When experiencing resistance from clinicians for collaboration, supply chain teams often must elevate the conversation to the C-suite level to gain executive leadership support. When taking this approach, the supply chain leader should think at a higher level at how supply issues impact patient care delivery and the bottom line. 

While lack of visibility to inventory on the surface is a day-to-day operational problem, the broader implications of wasted inventory expense (e.g., lost, expired supplies), missed charge capture, revenue leakage and patient safety risks (e.g., expired/recalled product used on patient) are more likely to catch the interest of the hospital CEO, CFO or CMO. 

If the organization’s supply chain is still in the early stage of the supply chain technology maturity curve and is unable to generate reliable analytics on its own supply usage, there are many industry resources and examples it can leverage to secure C-suite interest and demonstrate the value of supply chain technology investments. There are countless success stories of health systems and hospitals of all sizes saving anywhere between $150k to $20M through greater inventory visibility and control. 

Transformation from dock to doc

Improving the triad of supply costs, patient care quality and overall financial outcomes requires interdepartmental collaboration, information sharing and decision making among supply chain, clinicians and other key stakeholders (e.g., finance, value analysis). 

Given the historic challenges in this area, including lack of trust, legacy systems and silos of data, establishment of a CISC can seem overwhelming to a health system or hospital. Supply chain leaders can start with small steps today to engage clinicians, initiate conversations and begin paving a path forward for impactful change. 
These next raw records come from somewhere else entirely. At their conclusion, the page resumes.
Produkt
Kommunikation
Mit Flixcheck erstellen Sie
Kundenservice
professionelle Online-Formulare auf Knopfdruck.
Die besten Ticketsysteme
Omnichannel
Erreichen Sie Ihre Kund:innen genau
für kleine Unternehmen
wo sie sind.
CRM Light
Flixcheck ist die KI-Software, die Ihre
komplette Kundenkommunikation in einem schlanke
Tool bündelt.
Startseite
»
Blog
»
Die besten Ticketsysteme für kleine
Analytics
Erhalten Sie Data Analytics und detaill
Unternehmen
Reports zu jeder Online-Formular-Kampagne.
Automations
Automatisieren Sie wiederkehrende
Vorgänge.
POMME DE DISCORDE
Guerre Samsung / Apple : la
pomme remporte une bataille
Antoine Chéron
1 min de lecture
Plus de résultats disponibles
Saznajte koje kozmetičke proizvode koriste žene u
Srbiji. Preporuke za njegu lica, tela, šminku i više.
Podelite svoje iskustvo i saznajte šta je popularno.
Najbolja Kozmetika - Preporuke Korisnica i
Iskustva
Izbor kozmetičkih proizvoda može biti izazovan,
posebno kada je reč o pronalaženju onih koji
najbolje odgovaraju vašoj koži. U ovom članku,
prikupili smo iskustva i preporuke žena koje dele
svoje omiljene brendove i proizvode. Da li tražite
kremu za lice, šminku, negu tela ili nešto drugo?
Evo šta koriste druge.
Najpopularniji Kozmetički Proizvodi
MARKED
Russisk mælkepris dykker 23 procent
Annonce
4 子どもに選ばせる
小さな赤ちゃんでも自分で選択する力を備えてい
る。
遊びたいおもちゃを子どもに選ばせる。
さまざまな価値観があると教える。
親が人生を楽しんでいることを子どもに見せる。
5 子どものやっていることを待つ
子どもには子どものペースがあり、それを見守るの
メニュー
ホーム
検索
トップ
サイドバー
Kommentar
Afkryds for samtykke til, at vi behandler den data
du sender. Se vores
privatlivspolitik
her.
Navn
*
Cory Turner CMRP leads Healthcare Strategy for Tecsys, one of the largest supply chain IT organizations in the healthcare industry. He has two decades of experience in healthcare supply chain operations and solutioning, having earned his credentials at Greenville Health System, (now PRISMA Health), the largest IDN in South Carolina. He has since built his career with experience with Infor, Omnicell and Workday solutions. Cory’s insights into the healthcare supply chain market are distinctively informed by his tenure as both an operator and provider of SCE software.